-- Start of RECORDS SHOWN --

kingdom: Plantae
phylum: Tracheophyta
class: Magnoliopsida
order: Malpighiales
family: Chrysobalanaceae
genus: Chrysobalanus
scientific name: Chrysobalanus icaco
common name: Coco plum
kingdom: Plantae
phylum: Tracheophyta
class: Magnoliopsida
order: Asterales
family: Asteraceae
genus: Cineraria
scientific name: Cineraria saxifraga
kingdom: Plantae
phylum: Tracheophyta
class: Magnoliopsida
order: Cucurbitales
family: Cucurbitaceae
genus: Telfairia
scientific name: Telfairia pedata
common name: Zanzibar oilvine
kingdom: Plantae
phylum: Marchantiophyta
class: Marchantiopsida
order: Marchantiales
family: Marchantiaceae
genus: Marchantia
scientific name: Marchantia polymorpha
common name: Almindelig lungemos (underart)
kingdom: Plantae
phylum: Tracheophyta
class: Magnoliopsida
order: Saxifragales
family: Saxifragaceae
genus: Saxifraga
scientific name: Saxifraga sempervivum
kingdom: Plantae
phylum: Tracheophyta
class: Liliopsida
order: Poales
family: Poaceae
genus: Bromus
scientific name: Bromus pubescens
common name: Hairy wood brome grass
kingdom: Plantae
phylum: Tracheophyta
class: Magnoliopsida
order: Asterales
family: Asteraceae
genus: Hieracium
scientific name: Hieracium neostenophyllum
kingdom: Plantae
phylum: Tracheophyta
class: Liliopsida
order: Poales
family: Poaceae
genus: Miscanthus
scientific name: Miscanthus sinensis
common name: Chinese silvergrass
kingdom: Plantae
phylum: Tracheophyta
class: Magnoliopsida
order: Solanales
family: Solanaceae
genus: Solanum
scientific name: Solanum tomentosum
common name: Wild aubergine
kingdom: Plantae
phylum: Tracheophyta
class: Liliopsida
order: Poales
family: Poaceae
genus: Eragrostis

-- End of RECORDS SHOWN --

## STATED GOAL
Reproduce every line of all the items above, keeping each word and letter unchanged.

## OUTPUT OF THE TASK
kingdom: Plantae
phylum: Tracheophyta
class: Magnoliopsida
order: Malpighiales
family: Chrysobalanaceae
genus: Chrysobalanus
scientific name: Chrysobalanus icaco
common name: Coco plum
kingdom: Plantae
phylum: Tracheophyta
class: Magnoliopsida
order: Asterales
family: Asteraceae
genus: Cineraria
scientific name: Cineraria saxifraga
kingdom: Plantae
phylum: Tracheophyta
class: Magnoliopsida
order: Cucurbitales
family: Cucurbitaceae
genus: Telfairia
scientific name: Telfairia pedata
common name: Zanzibar oilvine
kingdom: Plantae
phylum: Marchantiophyta
class: Marchantiopsida
order: Marchantiales
family: Marchantiaceae
genus: Marchantia
scientific name: Marchantia polymorpha
common name: Almindelig lungemos (underart)
kingdom: Plantae
phylum: Tracheophyta
class: Magnoliopsida
order: Saxifragales
family: Saxifragaceae
genus: Saxifraga
scientific name: Saxifraga sempervivum
kingdom: Plantae
phylum: Tracheophyta
class: Liliopsida
order: Poales
family: Poaceae
genus: Bromus
scientific name: Bromus pubescens
common name: Hairy wood brome grass
kingdom: Plantae
phylum: Tracheophyta
class: Magnoliopsida
order: Asterales
family: Asteraceae
genus: Hieracium
scientific name: Hieracium neostenophyllum
kingdom: Plantae
phylum: Tracheophyta
class: Liliopsida
order: Poales
family: Poaceae
genus: Miscanthus
scientific name: Miscanthus sinensis
common name: Chinese silvergrass
kingdom: Plantae
phylum: Tracheophyta
class: Magnoliopsida
order: Solanales
family: Solanaceae
genus: Solanum
scientific name: Solanum tomentosum
common name: Wild aubergine
kingdom: Plantae
phylum: Tracheophyta
class: Liliopsida
order: Poales
family: Poaceae
genus: Eragrostis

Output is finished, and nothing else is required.